【詩】「おそらのおほしさま」 [詩]
「おそらのおほしさま」
おそらのおほしさまがじっとぼくをみている。
それは、すいせいかきんせいか
かせいか、もくせいか、どせいか、
えうろぱか、えんけらどすか、
てんのうせいか、かいおうせいか、
めいおうせいか、
オールトの雲、ここで太陽系を抜け、その向こうにあるおほしさまか
ケンタウルス座プロキシマ星、ケンタウルス座α星Bか、ケンタウルス座α星Aか、それとも、
プレアデス星団のうちのどれかのおほしさまか、
オリオン座の一等星ベテルギウスか
まだ六四〇光年しか離れていない。
馬頭星雲、オリオン大星雲、リング星雲、
はくちょう座X-1、かに星雲、
オメガ星団、いて座Aスター……そして、天の川銀河の外へ出て、
大マゼラン雲と小マゼラン雲が見ているのは、
フェルディナンド・マゼランだ。もっと先、
アンドロメダ銀河。
五九〇〇万光年先、おとめ座銀河団。
同じく、巨大楕円銀河M87。
六八〇〇万光年先、触角銀河。
さらに数十億光年行けば、そこは、望遠鏡で観測できる限界。
石鹸の泡のように盛り上がる星々。あ〜♪砕け散る〜♪なんて、
歌っている場合じゃない。

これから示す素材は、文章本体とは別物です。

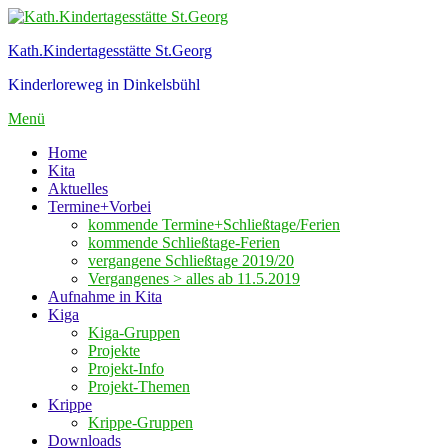
Zum
Inhalt
Kath.Kindertagesstätte St.Georg
springen
Kinderloreweg in Dinkelsbühl
Menü
Home
Kita
Aktuelles
Termine+Vorbei
kommende Termine+Schließtage/Ferien
kommende Schließtage-Ferien
vergangene Schließtage 2019/20
Vergangenes > alles ab 11.5.2019
Aufnahme in Kita
Kiga
Kiga-Gruppen
Projekte
Projekt-Info
Projekt-Themen
Krippe
Krippe-Gruppen
Downloads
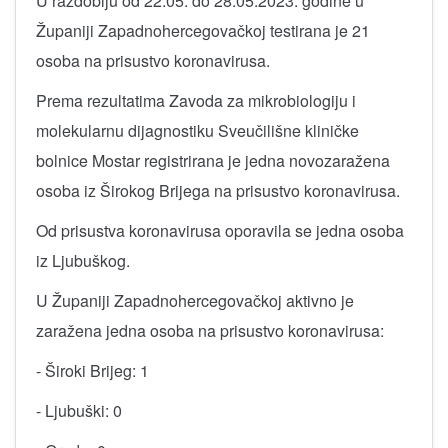
U razdoblju od 22.05. do 28.05.2023. godine u
Županiji Zapadnohercegovačkoj testirana je 21
osoba na prisustvo koronavirusa.
Prema rezultatima Zavoda za mikrobiologiju i
molekularnu dijagnostiku Sveučilišne kliničke
bolnice Mostar registrirana je jedna novozaražena
osoba iz Širokog Brijega na prisustvo koronavirusa.
Od prisustva koronavirusa oporavila se jedna osoba
iz Ljubuškog.
U Županiji Zapadnohercegovačkoj aktivno je
zaražena jedna osoba na prisustvo koronavirusa:
- Široki Brijeg: 1
- Ljubuški: 0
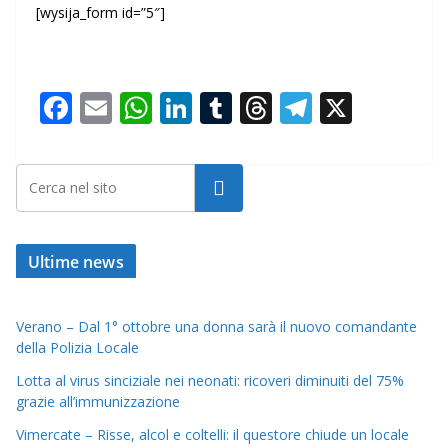
[wysija_form id=”5″]
F
E
W
Li
T
T
T
X
ac
m
h
n
u
h
el
e
ai
at
k
m
re
e
Cerca
b
l
s
e
bl
a
gr
o
A
dI
r
d
a
o
p
n
s
m
Ultime news
k
p
Verano – Dal 1° ottobre una donna sarà il nuovo comandante
della Polizia Locale
Lotta al virus sinciziale nei neonati: ricoveri diminuiti del 75%
grazie all’immunizzazione
Vimercate – Risse, alcol e coltelli: il questore chiude un locale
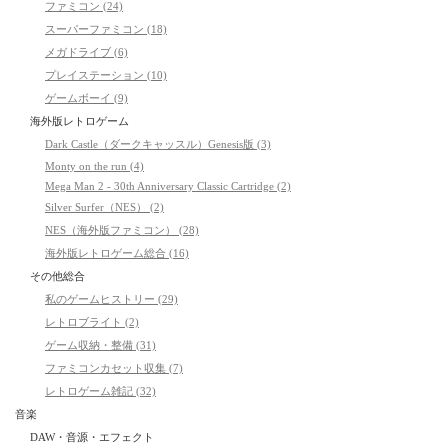
ファミコン (24)
スーパーファミコン (18)
メガドライブ (6)
プレイステーション (10)
ゲームボーイ (9)
海外版レトロゲーム
Dark Castle（ダークキャッスル）Genesis版 (3)
Monty on the run (4)
Mega Man 2 - 30th Anniversary Classic Cartridge (2)
Silver Surfer（NES） (2)
NES（海外版ファミコン） (28)
海外版レトロゲーム総合 (16)
その他総合
私のゲームヒストリー (29)
レトロブライト (2)
ゲーム収納・整備 (31)
ファミコンカセット収集 (7)
レトロゲーム雑記 (32)
音楽
DAW・音源・エフェクト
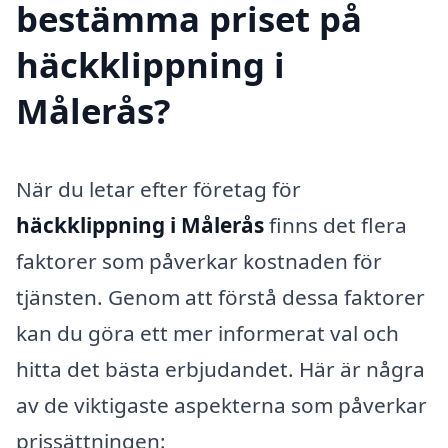
bestämma priset på
häckklippning i
Målerås?
När du letar efter företag för
häckklippning i Målerås
finns det flera
faktorer som påverkar kostnaden för
tjänsten. Genom att förstå dessa faktorer
kan du göra ett mer informerat val och
hitta det bästa erbjudandet. Här är några
av de viktigaste aspekterna som påverkar
prissättningen:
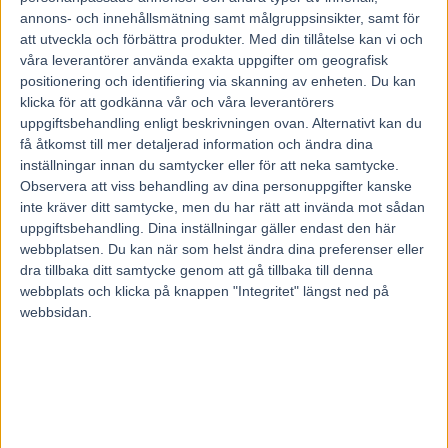
13 september, 2023
annons- och innehållsmätning samt målgruppsinsikter, samt för
111
att utveckla och förbättra produkter.
Med din tillåtelse kan vi och
våra leverantörer använda exakta uppgifter om geografisk
positionering och identifiering via skanning av enheten. Du kan
Säg Sprintermästaren Beijing Boy, stålhästen Spring Erom,
klicka för att godkänna vår och våra leverantörers
Leonardo Bob, Tunk Nafets och Royal Frostline och tanken förs
uppgiftsbehandling enligt beskrivningen ovan. Alternativt kan du
osökt till Dan Widegren. Men sedan en tid för den framgångsrika
Halmstadstränaren en mer tillbakadragen tillvaro. Numera finns blott
få åtkomst till mer detaljerad information och ändra dina
fyra hästar på träningslistan och sedan i vintras titulerar han sig b-
inställningar innan du samtycker eller för att neka samtycke.
tränare.
Observera att viss behandling av dina personuppgifter kanske
– Ja, sedan den 15 februari, när jag fyllde 60. Det har varit min plan
inte kräver ditt samtycke, men du har rätt att invända mot sådan
hela tiden, att jag skulle dra ned på det och nu har vi bara fyra hästar
uppgiftsbehandling. Dina inställningar gäller endast den här
i träning. Det är hästar som jag har åt ägare som har varit hos mig
webbplatsen. Du kan när som helst ändra dina preferenser eller
länge, säger Dan.
Men framtiden är säkrad.
dra tillbaka ditt samtycke genom att gå tillbaka till denna
För Widegren arbetar nära tillsammans med Gustav Johansson. Den
webbplats och klicka på knappen "Integritet" längst ned på
20-åriga kusktalangen som tagit de svenska travovalerna med storm
webbsidan.
på några få år och som ligger i topp 15 bland landets segerrikaste
kuskar hittills i år.
– Gustav arbetar ju här i samma stall och tanken är att han ska ta
över, han har väl bara en kurs kvar nu i proffstränarutbildningen.
Det är skoj och det känns inspirerande med ungdomen. Vi får se hur
det blir med upplägget exakt, men tanken är att Gustav ska bli chef,
så kan jag ägna mig åt annat och ta semester när jag vill…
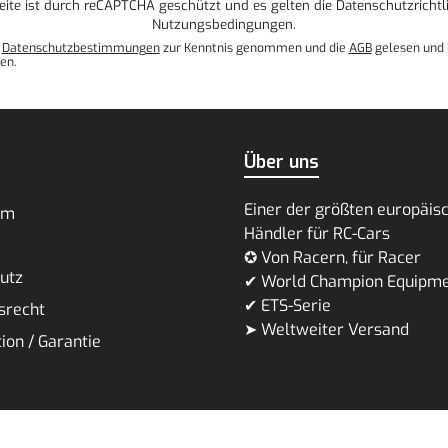
eite ist durch reCAPTCHA geschützt und es gelten die
Datenschutzrichtli
Nutzungsbedingungen
.
e
Datenschutzbestimmungen
zur Kenntnis genommen und die
AGB
gelesen und 
en.
Über uns
Einer der größten europäis
um
Händler für RC-Cars
✪ Von Racern, für Racer
utz
✔ World Champion Equipm
✔ ETS-Serie
srecht
➤ Weltweiter Versand
ion / Garantie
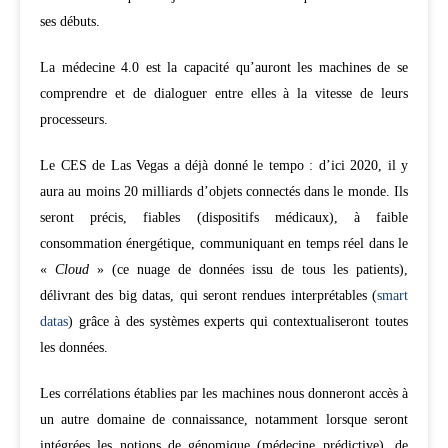
ses débuts.
La médecine 4.0 est la capacité qu’auront les machines de se
comprendre et de dialoguer entre elles à la vitesse de leurs
processeurs.
Le CES de Las Vegas a déjà donné le tempo : d’ici 2020, il y
aura au moins 20 milliards d’objets connectés dans le monde. Ils
seront précis, fiables (dispositifs médicaux), à faible
consommation énergétique, communiquant en temps réel dans le
«
Cloud
» (ce nuage de données issu de tous les patients),
délivrant des big datas, qui seront rendues interprétables (
smart
datas
) grâce à des systèmes experts qui contextualiseront toutes
les données.
Les corrélations établies par les machines nous donneront accès à
un autre domaine de connaissance, notamment lorsque seront
intégrées les notions de génomique (médecine prédictive), de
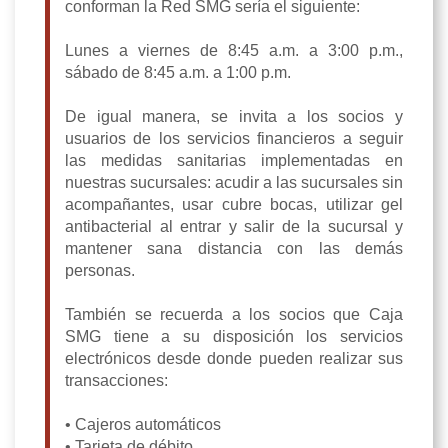
conforman la Red SMG sería el siguiente:
Lunes a viernes de 8:45 a.m. a 3:00 p.m.,
sábado de 8:45 a.m. a 1:00 p.m.
De igual manera, se invita a los socios y
usuarios de los servicios financieros a seguir
las medidas sanitarias implementadas en
nuestras sucursales: acudir a las sucursales sin
acompañantes, usar cubre bocas, utilizar gel
antibacterial al entrar y salir de la sucursal y
mantener sana distancia con las demás
personas.
También se recuerda a los socios que Caja
SMG tiene a su disposición los servicios
electrónicos desde donde pueden realizar sus
transacciones:
• Cajeros automáticos
• Tarjeta de débito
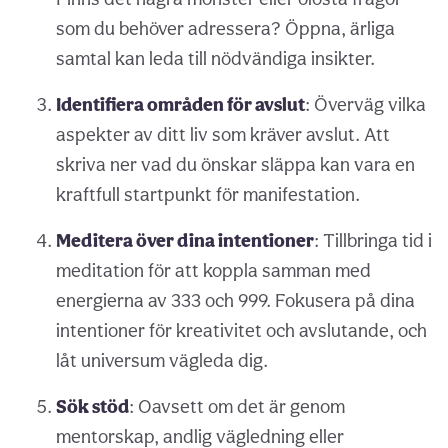
som du behöver adressera? Öppna, ärliga
samtal kan leda till nödvändiga insikter.
Identifiera områden för avslut
: Överväg vilka
aspekter av ditt liv som kräver avslut. Att
skriva ner vad du önskar släppa kan vara en
kraftfull startpunkt för manifestation.
Meditera över dina intentioner
: Tillbringa tid i
meditation för att koppla samman med
energierna av 333 och 999. Fokusera på dina
intentioner för kreativitet och avslutande, och
låt universum vägleda dig.
Sök stöd
: Oavsett om det är genom
mentorskap, andlig vägledning eller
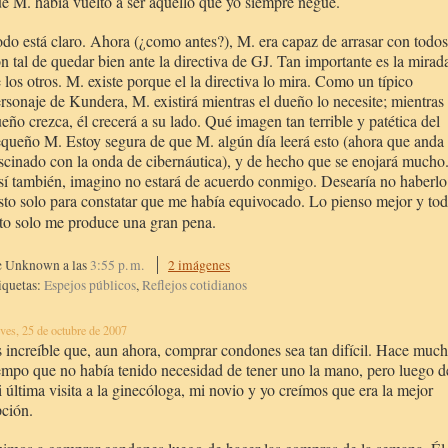
e M. había vuelto a ser aquello que yo siempre negué.
do está claro. Ahora (¿como antes?), M. era capaz de arrasar con todos
n tal de quedar bien ante la directiva de GJ. Tan importante es la mirad
 los otros. M. existe porque el la directiva lo mira. Como un típico
rsonaje de Kundera, M. existirá mientras el dueño lo necesite; mientras 
eño crezca, él crecerá a su lado. Qué imagen tan terrible y patética del
equeño M.
Estoy segura de que M. algún día leerá esto (ahora que anda
scinado con la onda de cibernáutica), y de hecho que se enojará mucho
í también, imagino no estará de acuerdo conmigo. Desearía no haberlo
sto solo para constatar que me había equivocado. Lo pienso mejor y to
to solo me produce una gran pena.
e Unknown
a las
3:55 p. m.
2 imágenes
iquetas:
Espejos públicos
,
Reflejos cotidianos
eves, 25 de octubre de 2007
 increíble que, aun ahora, comprar condones sea tan difícil. Hace muc
empo que no había tenido necesidad de tener uno la mano, pero luego d
 última visita a la ginecóloga, mi novio y yo creímos que era la mejor
ción.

なぜなら、
百三十八億光年で宇宙は終わっている、というか、
はじまっている。それより過去はなし。
球体、重力、方位、元素、これらはすべて、人間が考えだしたもの。
そして、べつの考えも存在するだろう。
やがて宇宙も終わるだろうが、それよりも、それこそ「天文学的速さ」で、人間が終わる。そのとき、時間も終わる。
終わりという概念も終わり、それでも、
おそらのおほしさまはじっとぼくをみている。